#### WORK TO COMPLETE
Answer these from the system design framework below:
1. Which five building blocks does it name as the parts scalable systems are assembled from?
2. On what scale are designs rated?
3. What is the second of the four stages?

#### EXCERPT PROVIDED

++++++++

System Design Framework
A structured approach to designing large-scale distributed systems. Apply these principles when architecting new services, reviewing system designs, estimating capacity, or preparing for system design discussions.
Core Principle
Start with requirements, not solutions. Every system design begins by clarifying what you are building, for whom, and at what scale. Jumping to architecture before understanding constraints produces over-engineered or under-engineered systems.
The foundation: Scalable systems are not invented from scratch -- they are assembled from well-understood building blocks (load balancers, caches, queues, databases, CDNs) connected by clear data flows. The skill lies in choosing the right blocks, sizing them correctly, and understanding the tradeoffs each choice introduces. A four-step process -- scope, high-level design, deep dive, wrap-up -- keeps the design focused and communicable.
Scoring
Goal: 10/10. When reviewing or creating system designs, rate them 0-10 based on adherence to the principles below. A 10/10 means the design clearly states requirements, includes back-of-the-envelope estimates, uses appropriate building blocks, addresses scaling and reliability, and acknowledges tradeoffs. Lower scores indicate gaps to address. Always provide the current score and specific improvements needed to reach 10/10.
The System Design Framework
Six areas for building reliable, scalable distributed systems:
1. The Four-Step Process
Core concept: Every system design follows four stages: (1) understand the problem and establish design scope, (2) propose a high-level design and get buy-in, (3) dive deep into critical components, (4) wrap up with tradeoffs and future improvements.

++++++++

#### INFORMATION SUPPLIED
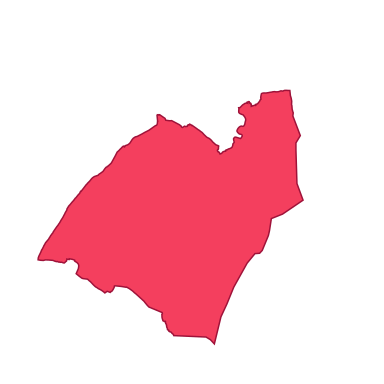 Lardal nor, Vestfold, Norway, rotated 211°
{"feature_id": "86288312B65045037066100", "entity_name": "Lardal nor", "entity_type": "district", "adm_level": 2, "iso_a3": "NOR", "parent_name": "Norway", "parent_adm1": "Vestfold", "projection": "mercator", "projection_center": [9.915, 59.364], "detail": "fine", "context": "isolated", "style": "filled", "palette": "rose", "viewbox_px": 384, "rotation_deg": 211, "n_neighbors": 0, "source": "geoboundaries", "source_scale": "gbopen_adm2", "svg_char_len": 5889}
<svg xmlns="http://www.w3.org/2000/svg" viewBox="0 0 384 384"><g transform="rotate(211 192 192)"><path d="M259.5,241.6L260.2,241.2L260.1,240.9L261.5,240.4L261.4,239.6L261.0,239.1L258.2,235.3L257.8,235.0L257.9,234.7L257.2,233.3L257.1,233.1L256.8,232.2L256.7,231.7L256.8,230.8L257.5,230.1L260.7,222.8L262.3,220.2L263.2,218.8L264.7,216.1L267.6,211.4L269.0,210.0L270.0,207.9L270.3,206.2L270.4,202.2L270.9,200.4L271.4,199.4L271.5,199.2L272.2,198.4L272.6,198.0L273.0,197.3L273.2,197.0L273.3,196.7L273.0,196.2L273.1,195.9L273.6,195.9L274.1,196.1L274.5,195.9L274.6,195.7L274.6,195.3L274.9,194.8L275.3,192.9L275.7,191.5L276.0,189.9L276.7,187.7L276.4,183.8L276.1,176.3L276.1,175.6L276.2,174.7L277.4,170.7L277.8,170.3L277.8,169.6L278.4,168.9L278.7,167.1L278.9,163.8L279.4,162.6L280.2,160.7L280.8,159.5L281.0,158.7L281.1,158.0L283.7,154.9L284.6,152.9L285.0,151.2L285.0,150.8L285.3,148.7L286.1,145.5L286.1,144.9L286.5,143.5L286.5,143.1L287.4,135.3L287.8,135.3L287.8,134.0L287.6,133.3L287.6,132.9L287.7,132.3L288.0,131.7L288.6,127.1L288.9,126.5L288.9,125.7L289.1,124.5L289.0,124.0L289.4,122.5L289.7,120.6L290.1,117.8L290.2,117.7L290.5,116.1L290.4,115.8L290.5,113.4L290.2,112.5L290.0,112.0L290.0,111.4L290.0,110.0L290.0,109.0L289.8,107.6L289.8,106.7L289.7,105.1L289.6,103.6L289.7,100.6L289.6,97.2L289.8,95.3L289.7,94.7L290.0,92.8L290.1,91.3L290.2,89.9L290.4,86.3L290.2,85.5L290.5,83.8L290.5,82.9L290.7,81.9L290.6,80.9L290.7,78.7L290.6,78.1L290.7,77.3L291.1,75.0L291.2,74.0L291.4,73.4L291.3,71.5L291.3,70.5L291.2,70.2L291.3,69.7L291.2,69.0L291.1,68.4L291.0,66.5L290.9,66.1L291.0,65.3L291.0,65.1L290.9,64.6L291.0,64.4L290.8,63.8L290.6,62.2L290.2,57.9L290.0,57.2L290.0,56.9L289.9,56.5L289.6,55.8L289.0,54.6L286.6,55.5L284.1,56.8L283.0,58.0L282.5,58.4L279.8,59.9L275.9,61.8L274.2,62.0L272.6,62.4L272.0,62.7L271.8,63.0L270.1,63.3L269.8,63.5L269.4,63.8L268.8,63.8L267.9,64.5L267.0,64.8L266.1,64.9L265.0,65.3L264.8,65.6L264.4,67.0L264.3,67.7L264.0,68.1L264.1,68.5L264.3,68.8L264.4,69.4L264.7,70.1L264.0,70.2L262.5,70.9L262.8,71.6L261.5,72.0L260.1,72.6L257.9,73.1L257.4,73.1L257.4,72.9L257.2,72.5L256.6,72.3L254.4,72.3L252.9,71.9L252.4,71.7L251.8,71.2L251.1,70.5L250.5,69.2L249.9,67.6L249.8,67.0L249.7,66.0L249.2,62.3L245.2,61.7L241.9,61.4L240.7,61.7L236.6,63.5L234.4,63.0L232.8,62.8L228.6,61.6L226.3,61.1L225.0,61.0L224.4,61.1L222.5,60.9L220.5,61.1L218.6,61.1L216.4,60.9L214.7,60.6L213.6,63.1L213.3,63.3L210.4,63.8L210.3,64.8L209.7,65.3L209.5,66.4L209.4,67.8L209.5,68.6L209.5,69.0L209.6,70.0L209.7,70.7L210.1,71.4L209.8,71.8L209.6,72.0L204.0,74.6L199.5,76.4L199.1,76.8L196.1,76.9L192.3,76.6L191.1,76.4L189.5,76.0L187.7,75.8L176.7,73.6L175.8,73.2L171.9,71.8L169.6,71.2L155.5,73.3L154.7,72.4L154.7,72.2L154.8,71.8L154.7,71.3L154.3,70.9L154.1,70.6L153.3,69.3L152.0,67.9L151.1,67.3L150.7,66.7L149.8,66.8L149.0,66.7L148.7,66.8L148.5,67.0L148.5,67.3L148.4,67.4L148.1,67.4L147.9,67.2L147.6,66.6L146.9,65.8L146.7,65.6L145.9,65.5L145.8,65.4L145.5,64.8L144.9,64.4L144.3,63.4L143.8,63.0L143.2,62.7L142.1,61.4L141.6,61.4L141.3,61.6L140.7,61.5L140.5,61.4L140.5,61.0L140.4,60.9L139.4,60.7L138.7,60.9L137.4,61.1L136.3,60.5L135.6,60.5L134.5,60.2L133.7,59.5L105.3,74.9L100.2,74.9L94.6,73.3L102.9,99.9L104.4,113.9L107.2,132.0L108.1,159.4L106.3,171.6L102.5,174.3L101.7,178.1L104.1,194.0L105.6,198.6L110.3,210.1L103.0,219.7L92.6,242.2L106.4,253.3L124.4,281.3L128.2,287.6L128.2,296.1L144.7,309.1L146.0,312.0L147.0,312.8L148.9,314.7L150.8,317.4L151.5,318.0L151.8,318.4L153.3,321.2L155.4,323.6L157.3,325.3L160.4,329.4L162.9,328.0L163.2,327.9L165.1,326.7L166.2,325.2L167.7,324.6L168.2,324.2L168.9,323.2L169.9,322.2L171.7,321.0L172.7,320.7L174.1,319.7L175.6,318.3L176.3,317.8L177.6,316.6L179.5,315.0L181.4,313.9L182.3,313.2L182.8,312.6L183.1,312.1L183.1,311.9L182.3,309.6L181.7,308.3L180.7,307.1L181.0,305.9L180.8,305.4L180.8,304.7L180.9,304.0L181.0,302.8L181.2,302.0L181.2,301.6L181.2,301.4L182.5,299.9L182.0,299.5L182.0,299.1L182.5,299.2L184.7,296.6L184.7,296.8L184.9,296.9L185.2,296.9L185.6,296.6L185.6,296.8L186.0,297.3L187.0,298.1L187.4,298.3L187.8,298.3L187.8,298.1L187.6,297.8L188.4,298.0L188.9,297.8L189.1,298.0L189.1,298.5L189.5,298.9L189.8,298.8L189.8,298.5L189.8,298.4L190.5,298.1L190.7,297.6L191.1,297.3L191.1,297.1L190.7,296.8L190.9,296.8L190.9,296.4L192.2,295.3L193.5,292.6L194.3,289.1L195.4,288.3L194.7,287.6L193.9,285.9L193.2,284.7L192.7,284.2L191.7,283.9L190.2,284.0L189.1,284.2L187.8,284.4L185.1,283.3L183.7,282.3L183.0,281.3L182.3,278.9L181.8,277.7L181.6,276.7L181.6,275.6L181.7,275.0L181.9,274.7L182.3,274.4L183.5,274.0L184.0,273.6L184.6,272.8L185.1,271.5L185.3,270.1L185.2,268.4L185.1,267.9L184.8,267.3L183.6,266.6L181.3,266.1L179.7,266.7L178.9,266.7L178.3,266.5L177.9,266.1L177.7,265.7L177.7,265.3L177.8,263.1L178.0,262.8L182.7,261.6L183.4,261.2L183.6,260.8L183.9,259.6L183.8,259.0L182.9,257.8L182.2,257.2L181.4,256.3L181.7,254.4L181.0,252.7L180.8,251.4L180.8,250.5L182.1,248.5L183.0,247.6L183.6,246.3L184.4,245.7L184.5,245.5L184.5,245.2L184.5,244.9L184.2,244.6L184.4,244.1L184.5,244.0L184.8,244.0L185.1,243.8L186.3,242.1L186.4,240.9L186.6,240.3L186.9,239.8L187.6,239.0L187.8,239.1L188.6,239.8L189.1,239.8L189.8,240.2L190.2,239.9L190.5,239.9L191.1,240.2L191.7,240.7L191.8,241.3L191.8,241.5L191.6,241.6L191.5,241.9L191.5,242.3L191.7,242.5L191.7,242.8L191.9,243.3L192.6,244.3L192.7,244.8L192.7,245.1L192.8,245.2L193.5,245.2L195.6,244.8L196.1,244.8L200.2,245.6L202.0,246.3L204.6,246.8L207.3,246.6L207.7,246.6L211.2,247.4L213.5,248.1L214.5,248.3L215.3,248.3L217.5,248.6L219.0,248.6L220.8,248.8L226.4,249.2L226.5,249.1L226.5,248.9L227.6,249.1L228.7,249.0L228.6,248.8L228.5,248.6L229.0,248.0L229.7,247.9L230.0,247.5L230.0,247.4L230.0,246.9L229.8,246.1L229.9,245.7L230.1,245.5L230.7,245.4L231.1,244.8L232.4,244.5L232.7,243.7L233.4,242.4L234.3,242.3L234.6,242.4L235.2,242.9L237.4,243.2L246.2,242.7L247.3,241.9L248.2,241.4L251.5,240.0L253.0,241.2L259.5,241.6Z" fill="#f43f5e" stroke="#9f1239" stroke-width="1.5"/></g></svg>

++++++++

#### FULL SOLUTION
1. Load balancers, caches, queues, databases, and CDNs.
2. From 0 to 10, with 10/10 as the goal.
3. Propose a high-level design and get buy-in.